- Map of Qatar where the ship sank offshore in the Persian Gulf.

History

St. Vincent & The Grenadines
- Name: Demas Victory
- Owner: Demas Marine Inc.
- Operator: Midgulf Offshore Ship Chartering LLC
- Laid down: 1979
- In service: January 2005
- Fate: Capsized in Persian Gulf, 30 June 2009

General characteristics

= MV Demas Victory =

Oil and gas rig supply ship that sank in the Persian Gulf in June 2009

MV Demas Victory was a Dubai-based supply ship which sailed to offshore oil and gas platforms. It capsized 10 nautical miles off the coast of the Qatari capital city of Doha on Tuesday 30 June 2009 at 6:30 a.m. local time. The disaster resulted in over 30 missing of the 35 reported to be on board. Only five were rescued, and six bodies recovered. It was feared that many of the passengers were sleeping in their cabins, and those on deck were rescued.

== Last voyage ==

On 30 June 2009, the captain put in a request to re-enter Doha Port, and entered the channel of Doha's harbour; however, officials advised that the ship remain at anchor due to the rough conditions. The ship capsized within three minutes around this time following a huge wave and strong wind.

At the time of its sinking, the MV Demas Victory was carrying two caterers, nine crew members, and two dozen employees of the charterer HBK Power Cleaning - twelve from Nepal, eleven from India and one from Bangladesh. Midgulf Offshore Ship Chartering LLC had been operating the ship since January 2005.

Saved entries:

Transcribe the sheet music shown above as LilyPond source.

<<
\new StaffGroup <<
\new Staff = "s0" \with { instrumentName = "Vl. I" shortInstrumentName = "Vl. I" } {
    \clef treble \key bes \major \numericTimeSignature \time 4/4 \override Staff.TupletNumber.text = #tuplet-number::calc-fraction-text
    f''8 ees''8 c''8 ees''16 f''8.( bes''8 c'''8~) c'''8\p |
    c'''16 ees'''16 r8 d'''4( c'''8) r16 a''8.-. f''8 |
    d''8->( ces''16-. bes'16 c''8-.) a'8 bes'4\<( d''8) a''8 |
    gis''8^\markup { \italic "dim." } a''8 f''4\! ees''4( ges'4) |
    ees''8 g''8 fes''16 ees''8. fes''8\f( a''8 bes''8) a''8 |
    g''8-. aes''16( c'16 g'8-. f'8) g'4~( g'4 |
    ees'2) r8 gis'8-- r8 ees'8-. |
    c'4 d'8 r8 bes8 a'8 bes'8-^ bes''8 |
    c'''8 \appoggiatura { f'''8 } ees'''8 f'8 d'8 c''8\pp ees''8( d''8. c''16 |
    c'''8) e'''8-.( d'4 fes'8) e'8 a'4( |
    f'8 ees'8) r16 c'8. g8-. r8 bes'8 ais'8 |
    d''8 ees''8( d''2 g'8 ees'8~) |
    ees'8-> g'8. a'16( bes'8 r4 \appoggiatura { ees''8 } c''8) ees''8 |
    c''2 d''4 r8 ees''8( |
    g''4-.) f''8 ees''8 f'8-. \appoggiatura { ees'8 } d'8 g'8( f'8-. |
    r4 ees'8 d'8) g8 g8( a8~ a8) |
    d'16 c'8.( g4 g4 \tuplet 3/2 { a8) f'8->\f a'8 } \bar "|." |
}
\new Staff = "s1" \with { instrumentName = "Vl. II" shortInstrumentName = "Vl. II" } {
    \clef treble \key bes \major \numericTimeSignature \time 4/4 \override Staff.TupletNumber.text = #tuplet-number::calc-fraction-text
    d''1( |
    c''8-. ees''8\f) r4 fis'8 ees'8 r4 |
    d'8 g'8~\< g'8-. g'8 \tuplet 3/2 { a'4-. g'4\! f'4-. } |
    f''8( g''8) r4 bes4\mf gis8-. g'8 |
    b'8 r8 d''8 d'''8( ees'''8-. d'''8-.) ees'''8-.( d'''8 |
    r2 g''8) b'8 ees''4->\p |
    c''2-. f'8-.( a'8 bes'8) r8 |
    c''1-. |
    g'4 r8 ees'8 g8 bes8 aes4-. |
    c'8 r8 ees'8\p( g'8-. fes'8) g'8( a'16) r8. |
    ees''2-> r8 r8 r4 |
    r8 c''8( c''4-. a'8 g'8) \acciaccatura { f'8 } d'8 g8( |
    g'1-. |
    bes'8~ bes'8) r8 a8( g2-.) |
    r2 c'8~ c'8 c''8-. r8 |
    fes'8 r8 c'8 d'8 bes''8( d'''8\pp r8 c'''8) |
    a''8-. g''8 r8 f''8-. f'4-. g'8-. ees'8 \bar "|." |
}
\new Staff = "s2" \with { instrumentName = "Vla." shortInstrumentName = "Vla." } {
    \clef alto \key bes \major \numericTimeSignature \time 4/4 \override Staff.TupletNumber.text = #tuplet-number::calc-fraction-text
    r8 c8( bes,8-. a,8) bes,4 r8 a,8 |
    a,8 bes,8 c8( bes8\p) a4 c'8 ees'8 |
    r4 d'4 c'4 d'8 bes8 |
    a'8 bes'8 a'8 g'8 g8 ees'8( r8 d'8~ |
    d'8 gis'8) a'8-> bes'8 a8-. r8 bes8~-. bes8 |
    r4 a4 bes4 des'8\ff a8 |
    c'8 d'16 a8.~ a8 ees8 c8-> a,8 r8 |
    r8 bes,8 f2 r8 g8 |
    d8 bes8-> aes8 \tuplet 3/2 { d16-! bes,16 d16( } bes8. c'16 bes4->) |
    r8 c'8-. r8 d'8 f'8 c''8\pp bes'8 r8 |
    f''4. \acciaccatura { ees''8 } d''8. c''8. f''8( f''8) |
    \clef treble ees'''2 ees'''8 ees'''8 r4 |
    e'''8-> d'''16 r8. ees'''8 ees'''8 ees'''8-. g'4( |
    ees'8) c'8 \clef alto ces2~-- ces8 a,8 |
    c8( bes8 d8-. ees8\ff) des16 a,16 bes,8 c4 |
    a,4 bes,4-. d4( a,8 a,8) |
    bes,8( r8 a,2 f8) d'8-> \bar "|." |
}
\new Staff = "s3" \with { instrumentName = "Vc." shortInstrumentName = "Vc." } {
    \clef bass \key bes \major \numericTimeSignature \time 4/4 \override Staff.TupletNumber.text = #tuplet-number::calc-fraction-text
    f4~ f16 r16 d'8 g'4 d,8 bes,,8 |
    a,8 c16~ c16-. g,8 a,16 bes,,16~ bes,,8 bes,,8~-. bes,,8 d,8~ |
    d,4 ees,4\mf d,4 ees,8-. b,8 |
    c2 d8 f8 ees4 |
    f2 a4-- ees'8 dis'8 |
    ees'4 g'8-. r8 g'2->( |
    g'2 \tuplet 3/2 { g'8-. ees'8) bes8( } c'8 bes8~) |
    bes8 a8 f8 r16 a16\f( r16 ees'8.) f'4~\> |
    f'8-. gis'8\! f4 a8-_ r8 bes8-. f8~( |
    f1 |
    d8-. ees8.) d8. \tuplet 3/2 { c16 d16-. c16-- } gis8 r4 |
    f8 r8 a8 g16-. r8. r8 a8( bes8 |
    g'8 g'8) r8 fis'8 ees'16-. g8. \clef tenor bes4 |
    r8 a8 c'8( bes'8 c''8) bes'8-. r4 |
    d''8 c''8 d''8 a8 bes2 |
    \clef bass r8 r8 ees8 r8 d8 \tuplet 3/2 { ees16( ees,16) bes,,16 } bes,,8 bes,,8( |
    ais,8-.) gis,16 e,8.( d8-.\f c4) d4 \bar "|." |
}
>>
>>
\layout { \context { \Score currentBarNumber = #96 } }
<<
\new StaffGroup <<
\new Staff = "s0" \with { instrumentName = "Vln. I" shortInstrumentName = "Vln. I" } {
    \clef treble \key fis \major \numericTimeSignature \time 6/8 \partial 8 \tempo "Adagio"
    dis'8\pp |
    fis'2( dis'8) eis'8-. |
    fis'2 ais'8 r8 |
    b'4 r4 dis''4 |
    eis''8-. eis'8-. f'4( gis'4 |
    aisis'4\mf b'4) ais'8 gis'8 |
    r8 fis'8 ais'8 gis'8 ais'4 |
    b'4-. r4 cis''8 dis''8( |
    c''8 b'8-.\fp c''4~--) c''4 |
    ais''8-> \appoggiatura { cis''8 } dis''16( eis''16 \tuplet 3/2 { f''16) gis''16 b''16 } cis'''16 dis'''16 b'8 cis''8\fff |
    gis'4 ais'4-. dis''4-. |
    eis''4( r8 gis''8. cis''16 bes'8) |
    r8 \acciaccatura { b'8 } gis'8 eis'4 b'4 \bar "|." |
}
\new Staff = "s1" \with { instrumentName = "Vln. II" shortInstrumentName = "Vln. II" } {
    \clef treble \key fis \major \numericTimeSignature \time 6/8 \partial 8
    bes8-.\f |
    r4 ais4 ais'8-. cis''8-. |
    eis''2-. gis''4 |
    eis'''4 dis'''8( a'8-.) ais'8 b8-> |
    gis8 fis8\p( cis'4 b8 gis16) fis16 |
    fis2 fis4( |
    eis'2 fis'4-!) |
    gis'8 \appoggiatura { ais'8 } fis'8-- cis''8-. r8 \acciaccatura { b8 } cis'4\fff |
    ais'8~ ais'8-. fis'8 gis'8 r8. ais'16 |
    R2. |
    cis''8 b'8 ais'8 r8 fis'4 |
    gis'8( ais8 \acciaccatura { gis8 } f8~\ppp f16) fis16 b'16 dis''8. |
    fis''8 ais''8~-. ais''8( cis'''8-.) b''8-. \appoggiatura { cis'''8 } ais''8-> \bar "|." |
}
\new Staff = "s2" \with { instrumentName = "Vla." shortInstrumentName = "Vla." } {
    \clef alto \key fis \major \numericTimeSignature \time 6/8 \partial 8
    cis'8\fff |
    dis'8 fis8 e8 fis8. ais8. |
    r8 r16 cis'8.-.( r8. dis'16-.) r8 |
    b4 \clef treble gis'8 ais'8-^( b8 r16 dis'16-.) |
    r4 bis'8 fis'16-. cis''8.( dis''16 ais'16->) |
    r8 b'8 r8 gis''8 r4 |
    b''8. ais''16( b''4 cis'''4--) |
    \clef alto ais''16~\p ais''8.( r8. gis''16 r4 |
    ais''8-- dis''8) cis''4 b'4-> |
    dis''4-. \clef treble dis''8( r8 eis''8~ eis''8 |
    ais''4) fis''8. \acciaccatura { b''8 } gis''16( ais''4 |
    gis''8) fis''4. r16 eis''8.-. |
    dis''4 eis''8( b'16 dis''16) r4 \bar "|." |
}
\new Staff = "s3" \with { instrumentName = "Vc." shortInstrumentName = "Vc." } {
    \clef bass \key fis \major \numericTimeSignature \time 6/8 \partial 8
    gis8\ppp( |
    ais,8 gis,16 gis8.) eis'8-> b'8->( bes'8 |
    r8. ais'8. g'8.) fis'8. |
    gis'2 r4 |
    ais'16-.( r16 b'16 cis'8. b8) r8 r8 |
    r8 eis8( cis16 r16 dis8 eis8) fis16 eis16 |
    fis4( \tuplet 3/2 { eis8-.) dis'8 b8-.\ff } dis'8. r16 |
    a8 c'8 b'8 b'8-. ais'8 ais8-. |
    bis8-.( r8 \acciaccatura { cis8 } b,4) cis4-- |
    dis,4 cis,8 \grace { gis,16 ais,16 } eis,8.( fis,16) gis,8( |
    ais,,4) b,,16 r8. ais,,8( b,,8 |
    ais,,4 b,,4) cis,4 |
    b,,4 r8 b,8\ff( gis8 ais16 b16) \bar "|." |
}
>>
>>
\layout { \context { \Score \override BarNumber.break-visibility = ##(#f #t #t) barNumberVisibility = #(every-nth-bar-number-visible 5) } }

*What you need to do*.
- A) Print the part of the Demas Victory article that begins at the words "At the time" and stops after the words "since January 2005.".
- B) Answer these from the Demas Victory article:
(i) In what year was the ship laid down?
(ii) How many nautical miles off the coast of Doha did it capsize?
(iii) Within how many minutes did the ship capsize?
You won't need the records here.

*Per-task outputs*.
- A)
At the time of its sinking, the MV Demas Victory was carrying two caterers, nine crew members, and two dozen employees of the charterer HBK Power Cleaning - twelve from Nepal, eleven from India and one from Bangladesh. Midgulf Offshore Ship Chartering LLC had been operating the ship since January 2005.

- B)
(i) 1979
(ii) 10 nautical miles
(iii) Three minutes